Supplemental Figure S8.

Skeletal muscle physiology measures comparing wild-type, Galgt2^−/−, mdx, and Galgt2^−/−mdx mice. A: Maximal tetanic-specific force in the extensor digitorum longus (EDL) muscle. B: Force decrease during eccentric contractions in the EDL muscle. C: Specific force in diaphragm muscle measured at 180 Hz. Errors are SEM (A–C). n = 5 to 10 per group. ^∗P < 0.05, ^∗∗P < 0.01.

Supplemental Figure S9.

Growth and fusion of Galgt2^−/− primary muscle cells in culture.
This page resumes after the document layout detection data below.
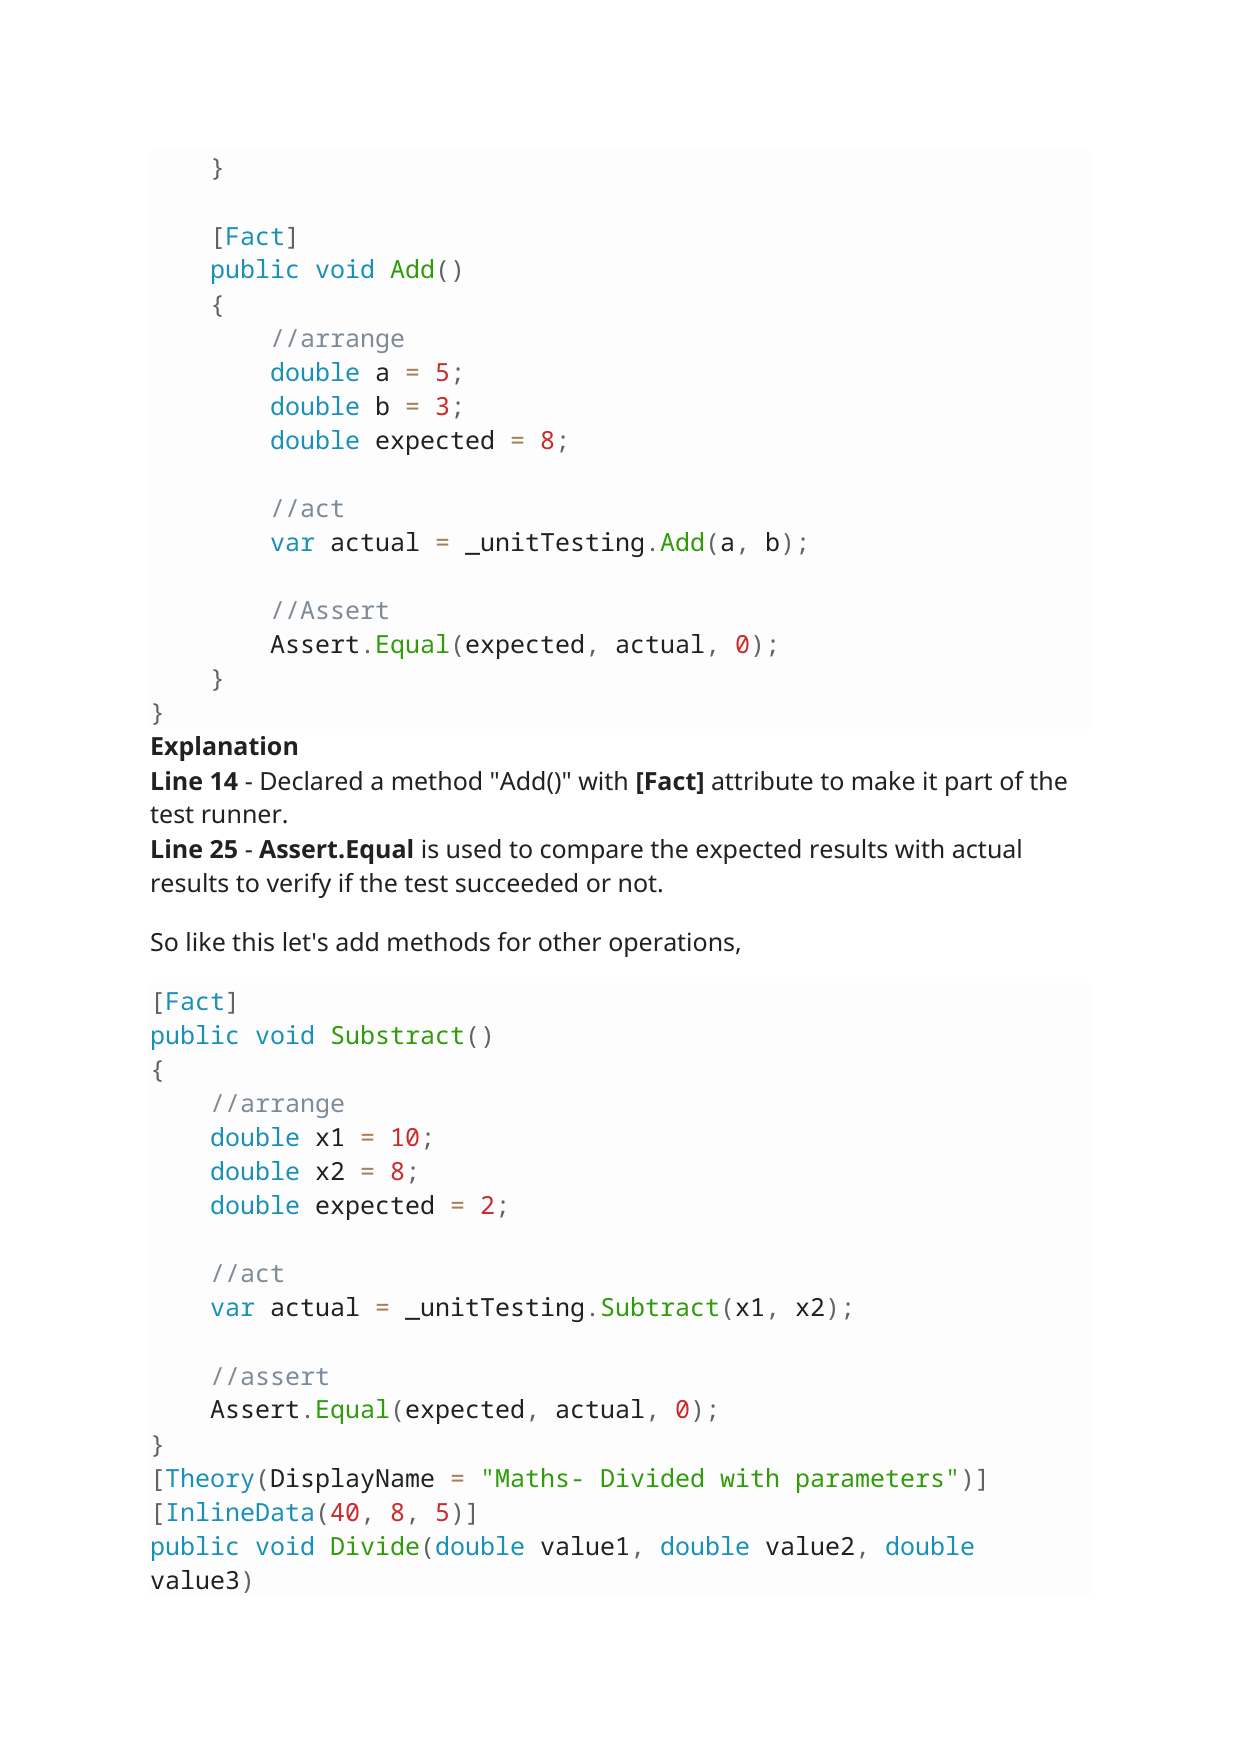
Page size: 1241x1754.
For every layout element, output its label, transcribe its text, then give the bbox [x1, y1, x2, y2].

text [Fact] [150, 983, 1090, 1017]
text } [150, 661, 1090, 695]
text { [150, 286, 1090, 320]
text } [150, 150, 1090, 184]
text Line 14 - Declared a method "Add()" with [Fact] attribute to make it part of the test runner. [150, 763, 1090, 831]
text double b = 3; [150, 388, 1090, 422]
text double expected = 8; [150, 422, 1090, 457]
text So like this let's add methods for other operations, [150, 924, 1090, 958]
text Assert.Equal(expected, actual, 0); [150, 627, 1090, 661]
text //arrange [150, 1086, 1090, 1120]
text //act [150, 491, 1090, 525]
text var actual = _unitTesting.Subtract(x1, x2); [150, 1290, 1090, 1324]
text [Fact] [150, 218, 1090, 252]
text public void Substract() [150, 1017, 1090, 1052]
text var actual = _unitTesting.Add(a, b); [150, 525, 1090, 559]
text //act [150, 1256, 1090, 1290]
text //arrange [150, 320, 1090, 354]
text public void Add() [150, 252, 1090, 286]
text double x1 = 10; [150, 1120, 1090, 1154]
text public void Divide(double value1, double value2, double value3) [150, 1528, 1090, 1597]
text double expected = 2; [150, 1188, 1090, 1222]
text } [150, 695, 1090, 729]
text { [150, 1052, 1090, 1086]
text } [150, 1426, 1090, 1460]
text [InlineData(40, 8, 5)] [150, 1494, 1090, 1528]
text Line 25 - Assert.Equal is used to compare the expected results with actual results to verify if the test succeeded or not. [150, 831, 1090, 899]
text double a = 5; [150, 354, 1090, 388]
text //Assert [150, 593, 1090, 627]
text [Theory(DisplayName = "Maths- Divided with parameters")] [150, 1460, 1090, 1494]
text double x2 = 8; [150, 1154, 1090, 1188]
text Assert.Equal(expected, actual, 0); [150, 1392, 1090, 1426]
text //assert [150, 1358, 1090, 1392]
text Explanation [150, 729, 1090, 763]
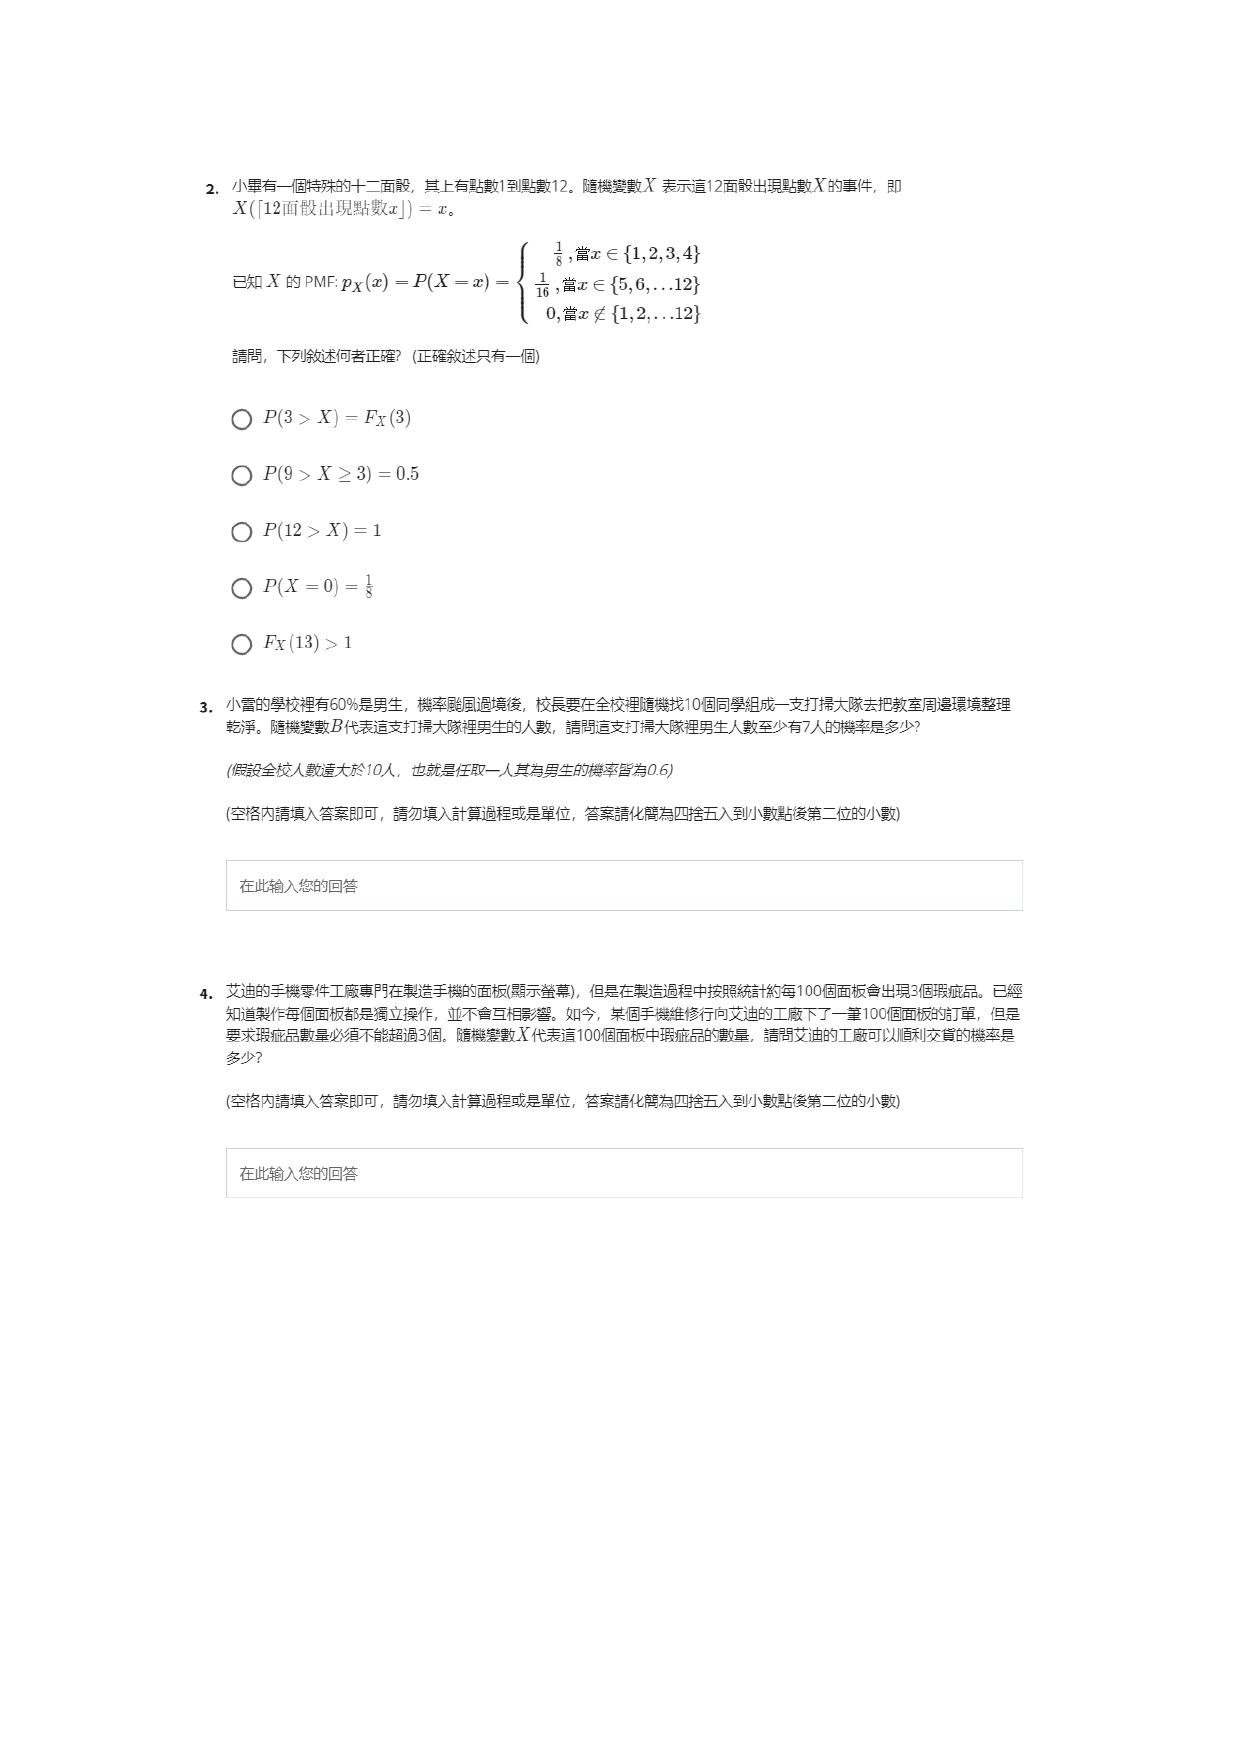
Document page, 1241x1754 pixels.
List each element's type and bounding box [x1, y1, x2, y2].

picture [187, 162, 1053, 663]
picture [187, 682, 1053, 1229]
A: Growth rate of Galgt2-deficient (Galgt2^−/−) cultured primary muscle cells does not change relative to primary muscle cells from wild-type (WT) mice. B: Muscle cells grown to confluence were placed in fusion medium, and myotubes were counted at 1, 3, and 6 days after fusion. Galgt2^−/− muscle cells are not significantly changed in their fusion capability compared with WT muscle cells. Errors are SEM (A and B). n = 6 mice per condition, with n = 3 replicates per experiment (A and B).

Supplemental Figure S10.

Percentage of myofibers expressing dystroglycan protein in wild-type, Galgt2 transgenic (mCT), dystroglycan-deficient (Dag1^−/−), and mCTDag1^−/− muscles. Muscle cross sections were stained for dystroglycan protein, with a laminin α2-counterstain, to identify all dystroglycan-expressing skeletal myofibers. Errors are SD. n = 3 per condition.